### Text shown
The groups believe the documents could reveal that the Minerals Management Service plans to sell oil and gas leases in the Chukchi Sea on February 6 are ill-advised and possibly illegal. The oil and gas development is slated to occur in an area that provides crucial habitat for polar bears, endangered bowhead whales, gray whales, Pacific walrus, seals, threatened eider, and other marine birds and fish and vital subsistence grounds for Native Alaskans who reside on the North Slope. 


”If the true impacts of oil development in the Chukchi Sea were made public and properly analyzed, the area would be protected, not opened up for oil development,” said Chuck Clusen, of NRDC. 


The Senate Environment and Public Works Committee, chaired by Senator Barbara Boxer (D-Calif.), is scheduled to hold a hearing this Wednesday, January 30 on the relationship between the administration’s delay in protecting the polar bear and simultaneous rush to lease out its habitat in the Chukchi Sea.

### Data records
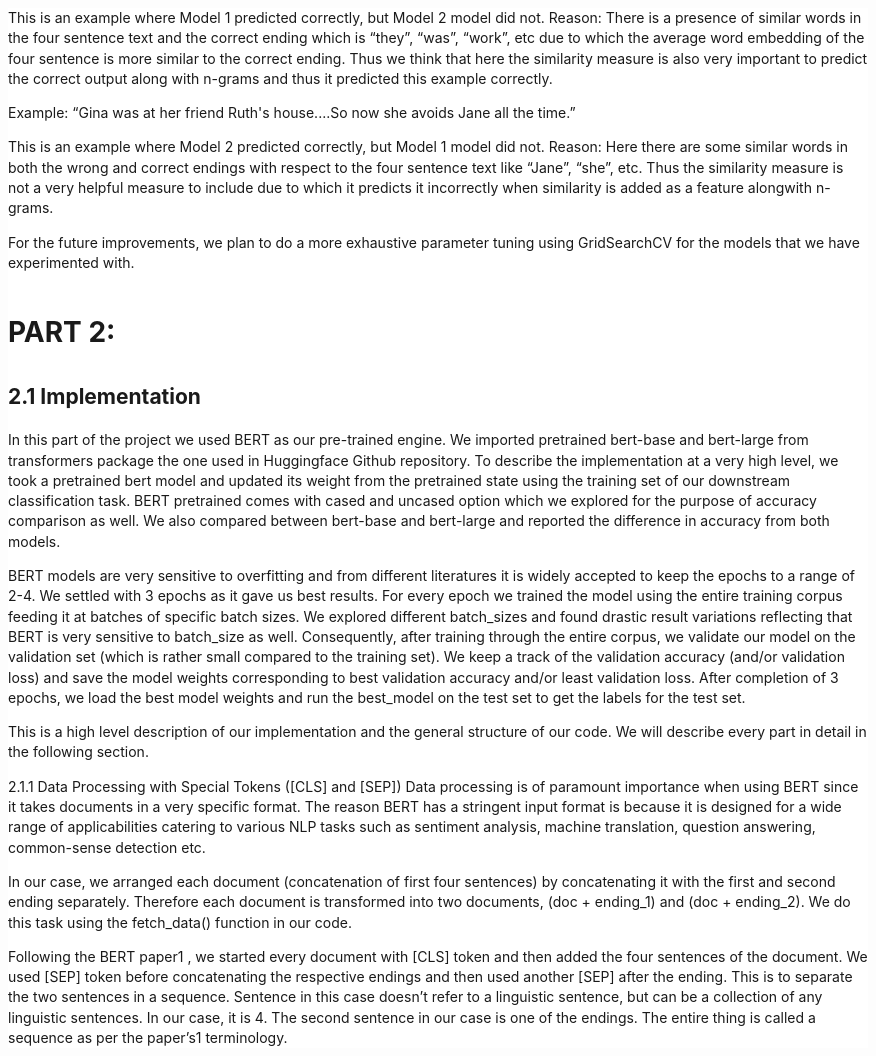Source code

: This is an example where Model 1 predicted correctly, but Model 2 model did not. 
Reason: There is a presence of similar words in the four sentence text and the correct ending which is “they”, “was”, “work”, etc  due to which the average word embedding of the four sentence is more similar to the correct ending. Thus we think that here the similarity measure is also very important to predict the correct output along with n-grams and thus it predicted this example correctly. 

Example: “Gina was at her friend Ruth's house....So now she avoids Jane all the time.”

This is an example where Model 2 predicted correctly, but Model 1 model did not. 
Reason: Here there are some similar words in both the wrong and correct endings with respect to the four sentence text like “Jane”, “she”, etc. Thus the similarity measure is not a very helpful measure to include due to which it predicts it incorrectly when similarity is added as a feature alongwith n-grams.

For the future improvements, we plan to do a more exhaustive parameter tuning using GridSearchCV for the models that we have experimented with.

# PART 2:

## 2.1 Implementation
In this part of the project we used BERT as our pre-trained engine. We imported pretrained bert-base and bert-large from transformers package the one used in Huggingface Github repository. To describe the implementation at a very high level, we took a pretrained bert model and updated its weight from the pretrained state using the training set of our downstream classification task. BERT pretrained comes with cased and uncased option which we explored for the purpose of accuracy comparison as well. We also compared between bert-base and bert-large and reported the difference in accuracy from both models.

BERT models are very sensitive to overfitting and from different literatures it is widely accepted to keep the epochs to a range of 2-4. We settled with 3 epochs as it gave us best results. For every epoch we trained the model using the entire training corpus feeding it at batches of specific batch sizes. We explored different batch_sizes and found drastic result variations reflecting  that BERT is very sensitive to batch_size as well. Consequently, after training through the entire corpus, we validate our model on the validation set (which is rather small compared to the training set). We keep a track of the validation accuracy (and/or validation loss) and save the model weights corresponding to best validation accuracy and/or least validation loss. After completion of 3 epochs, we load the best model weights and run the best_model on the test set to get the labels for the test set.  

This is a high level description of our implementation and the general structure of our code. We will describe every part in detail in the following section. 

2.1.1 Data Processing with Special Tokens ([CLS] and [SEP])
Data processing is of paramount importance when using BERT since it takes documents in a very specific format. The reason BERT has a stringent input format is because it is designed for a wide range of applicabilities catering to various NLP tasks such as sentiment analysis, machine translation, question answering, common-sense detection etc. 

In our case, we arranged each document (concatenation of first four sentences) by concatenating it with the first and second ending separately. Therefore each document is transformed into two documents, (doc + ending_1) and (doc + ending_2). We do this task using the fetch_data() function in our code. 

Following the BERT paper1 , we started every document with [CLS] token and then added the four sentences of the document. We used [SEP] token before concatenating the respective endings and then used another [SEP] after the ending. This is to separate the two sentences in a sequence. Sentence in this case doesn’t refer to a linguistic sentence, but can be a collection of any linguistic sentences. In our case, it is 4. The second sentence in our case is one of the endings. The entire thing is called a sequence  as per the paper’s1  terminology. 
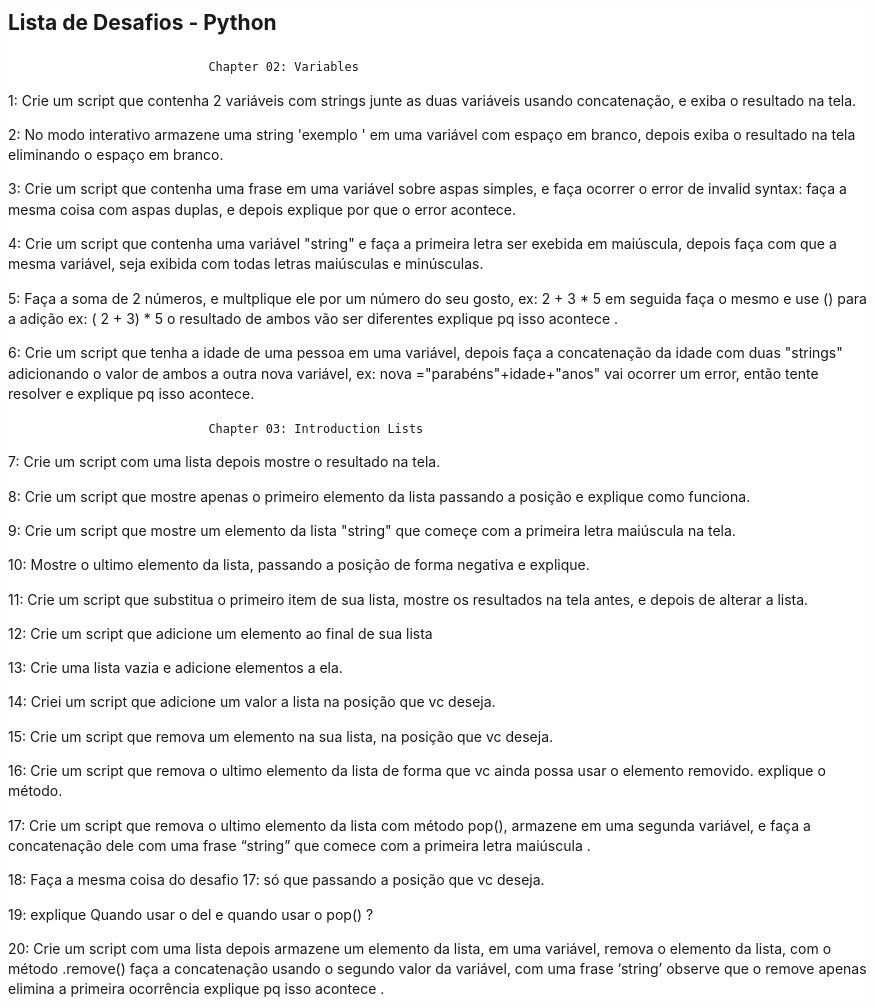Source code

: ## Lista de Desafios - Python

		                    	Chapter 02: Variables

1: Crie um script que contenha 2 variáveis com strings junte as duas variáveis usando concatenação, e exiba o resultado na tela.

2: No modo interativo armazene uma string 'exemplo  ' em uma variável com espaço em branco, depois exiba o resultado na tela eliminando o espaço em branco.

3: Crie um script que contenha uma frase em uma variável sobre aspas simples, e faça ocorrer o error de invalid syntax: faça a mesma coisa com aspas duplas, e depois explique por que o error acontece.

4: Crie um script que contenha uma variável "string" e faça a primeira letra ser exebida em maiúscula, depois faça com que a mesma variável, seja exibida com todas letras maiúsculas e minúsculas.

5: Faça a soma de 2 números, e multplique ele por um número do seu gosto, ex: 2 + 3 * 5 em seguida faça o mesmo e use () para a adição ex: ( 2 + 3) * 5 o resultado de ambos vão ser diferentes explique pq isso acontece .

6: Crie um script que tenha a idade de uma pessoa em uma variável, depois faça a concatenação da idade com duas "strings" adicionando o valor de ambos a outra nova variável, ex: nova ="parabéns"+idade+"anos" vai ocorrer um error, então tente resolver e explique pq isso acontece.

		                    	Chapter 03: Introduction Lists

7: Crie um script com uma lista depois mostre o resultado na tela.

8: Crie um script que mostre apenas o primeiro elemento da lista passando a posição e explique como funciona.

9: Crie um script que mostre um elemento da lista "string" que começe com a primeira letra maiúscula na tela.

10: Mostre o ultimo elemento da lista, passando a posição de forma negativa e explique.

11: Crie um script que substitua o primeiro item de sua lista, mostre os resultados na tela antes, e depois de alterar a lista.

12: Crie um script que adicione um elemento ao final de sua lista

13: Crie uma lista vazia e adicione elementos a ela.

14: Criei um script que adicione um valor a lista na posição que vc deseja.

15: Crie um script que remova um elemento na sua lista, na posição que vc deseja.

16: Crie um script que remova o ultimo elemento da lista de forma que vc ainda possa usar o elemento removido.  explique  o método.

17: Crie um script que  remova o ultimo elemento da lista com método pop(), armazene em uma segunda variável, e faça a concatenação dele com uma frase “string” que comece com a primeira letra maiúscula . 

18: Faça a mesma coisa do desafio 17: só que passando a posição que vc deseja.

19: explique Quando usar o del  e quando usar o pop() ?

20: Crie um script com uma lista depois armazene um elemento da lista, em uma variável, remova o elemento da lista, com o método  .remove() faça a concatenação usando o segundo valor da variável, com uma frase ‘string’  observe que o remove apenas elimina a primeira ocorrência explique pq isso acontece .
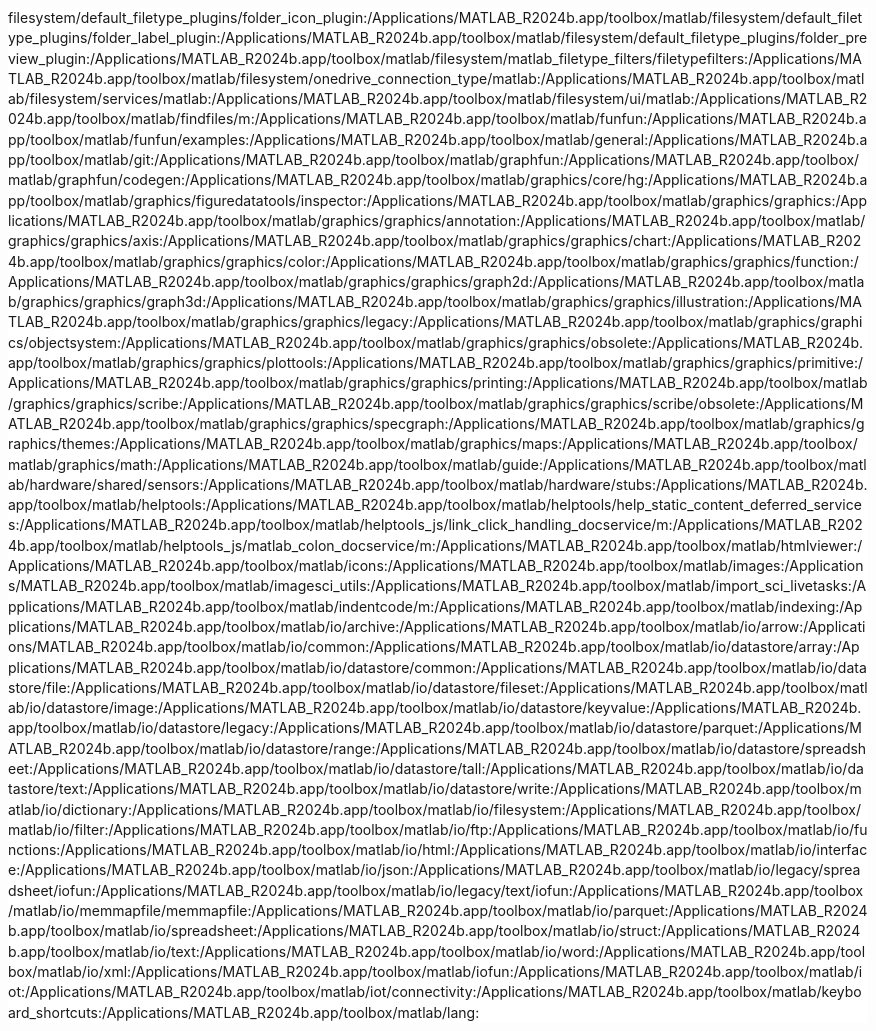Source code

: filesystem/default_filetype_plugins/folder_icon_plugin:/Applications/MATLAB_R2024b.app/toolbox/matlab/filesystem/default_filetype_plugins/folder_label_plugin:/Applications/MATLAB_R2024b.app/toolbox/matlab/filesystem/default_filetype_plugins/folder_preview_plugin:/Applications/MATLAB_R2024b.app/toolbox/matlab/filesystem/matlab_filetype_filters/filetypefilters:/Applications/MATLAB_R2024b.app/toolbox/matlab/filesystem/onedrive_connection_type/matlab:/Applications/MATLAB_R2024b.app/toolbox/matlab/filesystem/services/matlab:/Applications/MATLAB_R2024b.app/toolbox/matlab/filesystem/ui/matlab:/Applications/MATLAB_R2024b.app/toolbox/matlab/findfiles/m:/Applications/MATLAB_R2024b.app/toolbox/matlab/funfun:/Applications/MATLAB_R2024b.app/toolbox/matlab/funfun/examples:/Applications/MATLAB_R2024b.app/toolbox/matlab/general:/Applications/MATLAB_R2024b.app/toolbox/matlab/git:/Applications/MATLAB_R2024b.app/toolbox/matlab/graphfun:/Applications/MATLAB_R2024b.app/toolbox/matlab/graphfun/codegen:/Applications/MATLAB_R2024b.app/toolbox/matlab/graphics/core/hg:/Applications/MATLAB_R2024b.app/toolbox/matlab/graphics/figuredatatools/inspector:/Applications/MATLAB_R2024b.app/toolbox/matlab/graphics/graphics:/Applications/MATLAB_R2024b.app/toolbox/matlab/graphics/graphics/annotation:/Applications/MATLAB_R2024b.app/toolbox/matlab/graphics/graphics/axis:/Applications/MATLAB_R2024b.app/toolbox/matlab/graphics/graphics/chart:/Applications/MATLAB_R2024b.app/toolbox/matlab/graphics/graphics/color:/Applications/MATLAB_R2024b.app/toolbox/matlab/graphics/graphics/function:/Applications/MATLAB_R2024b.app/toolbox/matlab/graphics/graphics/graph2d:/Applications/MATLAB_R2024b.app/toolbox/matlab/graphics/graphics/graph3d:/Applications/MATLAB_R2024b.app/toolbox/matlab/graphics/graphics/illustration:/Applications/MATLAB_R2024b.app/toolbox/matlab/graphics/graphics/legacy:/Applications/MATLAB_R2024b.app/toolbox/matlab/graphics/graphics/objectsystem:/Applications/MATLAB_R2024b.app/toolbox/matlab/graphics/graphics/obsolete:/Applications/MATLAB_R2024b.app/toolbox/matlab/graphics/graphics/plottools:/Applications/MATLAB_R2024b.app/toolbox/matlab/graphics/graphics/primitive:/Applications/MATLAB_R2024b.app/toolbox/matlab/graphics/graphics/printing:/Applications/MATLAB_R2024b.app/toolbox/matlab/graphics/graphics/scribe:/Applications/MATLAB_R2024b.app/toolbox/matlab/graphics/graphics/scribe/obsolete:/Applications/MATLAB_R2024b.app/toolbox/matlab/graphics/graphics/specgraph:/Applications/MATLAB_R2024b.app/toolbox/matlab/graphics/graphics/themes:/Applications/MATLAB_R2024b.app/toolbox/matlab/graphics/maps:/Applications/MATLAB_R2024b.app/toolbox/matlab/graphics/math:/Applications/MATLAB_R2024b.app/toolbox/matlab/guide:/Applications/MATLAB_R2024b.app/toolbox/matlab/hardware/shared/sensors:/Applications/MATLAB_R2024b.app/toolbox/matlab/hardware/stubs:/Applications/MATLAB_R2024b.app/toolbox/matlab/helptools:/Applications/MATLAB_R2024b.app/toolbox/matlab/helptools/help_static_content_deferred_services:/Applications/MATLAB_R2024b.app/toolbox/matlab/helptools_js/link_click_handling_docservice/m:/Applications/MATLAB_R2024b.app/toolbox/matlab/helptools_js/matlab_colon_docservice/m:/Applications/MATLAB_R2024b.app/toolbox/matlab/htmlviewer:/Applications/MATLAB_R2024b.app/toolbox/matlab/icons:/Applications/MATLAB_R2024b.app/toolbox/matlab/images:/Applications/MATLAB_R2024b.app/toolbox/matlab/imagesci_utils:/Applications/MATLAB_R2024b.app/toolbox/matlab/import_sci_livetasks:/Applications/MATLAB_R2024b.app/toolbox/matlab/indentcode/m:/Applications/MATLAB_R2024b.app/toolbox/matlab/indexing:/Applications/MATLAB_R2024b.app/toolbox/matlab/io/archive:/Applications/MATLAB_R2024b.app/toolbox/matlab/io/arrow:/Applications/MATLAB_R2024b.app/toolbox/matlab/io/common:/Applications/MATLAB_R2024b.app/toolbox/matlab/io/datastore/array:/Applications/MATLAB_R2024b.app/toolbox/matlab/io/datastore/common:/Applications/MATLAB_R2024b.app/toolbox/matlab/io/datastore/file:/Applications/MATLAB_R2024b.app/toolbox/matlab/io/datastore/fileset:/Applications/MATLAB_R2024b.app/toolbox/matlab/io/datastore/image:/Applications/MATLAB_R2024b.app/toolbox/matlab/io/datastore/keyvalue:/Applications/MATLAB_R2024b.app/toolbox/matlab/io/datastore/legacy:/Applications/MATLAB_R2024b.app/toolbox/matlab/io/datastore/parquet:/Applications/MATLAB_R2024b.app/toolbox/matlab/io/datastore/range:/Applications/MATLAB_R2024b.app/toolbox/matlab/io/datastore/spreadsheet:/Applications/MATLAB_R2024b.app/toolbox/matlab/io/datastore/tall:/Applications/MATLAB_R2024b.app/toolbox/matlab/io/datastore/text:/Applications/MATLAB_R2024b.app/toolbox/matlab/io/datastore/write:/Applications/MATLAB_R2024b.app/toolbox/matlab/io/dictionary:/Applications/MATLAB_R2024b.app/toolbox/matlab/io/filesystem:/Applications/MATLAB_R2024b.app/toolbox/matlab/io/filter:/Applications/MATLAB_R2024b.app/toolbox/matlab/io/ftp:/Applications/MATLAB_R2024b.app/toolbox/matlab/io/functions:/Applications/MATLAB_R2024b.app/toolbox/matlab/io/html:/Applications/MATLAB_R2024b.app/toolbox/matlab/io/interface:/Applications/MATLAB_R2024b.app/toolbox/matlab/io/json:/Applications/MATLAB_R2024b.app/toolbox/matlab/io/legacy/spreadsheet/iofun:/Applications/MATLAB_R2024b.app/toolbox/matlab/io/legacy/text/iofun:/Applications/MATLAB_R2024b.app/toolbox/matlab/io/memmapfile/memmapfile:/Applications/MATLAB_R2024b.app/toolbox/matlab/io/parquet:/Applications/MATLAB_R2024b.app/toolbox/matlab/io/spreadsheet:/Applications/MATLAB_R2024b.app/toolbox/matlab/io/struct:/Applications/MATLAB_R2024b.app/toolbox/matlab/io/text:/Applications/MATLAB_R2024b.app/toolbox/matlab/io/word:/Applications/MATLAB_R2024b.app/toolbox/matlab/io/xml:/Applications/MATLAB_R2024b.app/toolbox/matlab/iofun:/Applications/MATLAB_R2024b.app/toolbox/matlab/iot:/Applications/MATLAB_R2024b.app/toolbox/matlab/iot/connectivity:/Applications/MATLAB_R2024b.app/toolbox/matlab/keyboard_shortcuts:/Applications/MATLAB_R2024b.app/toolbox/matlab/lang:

### The problem
Answer these questions from the Chukchi Sea leasing text:
1. On what date does the Minerals Management Service plan to sell oil and gas leases in the Chukchi Sea?
2. Which organization is Chuck Clusen with?
3. Who chairs the Senate Environment and Public Works Committee?

### Output below
1. February 6
2. NRDC
3. Senator Barbara Boxer (D-Calif.)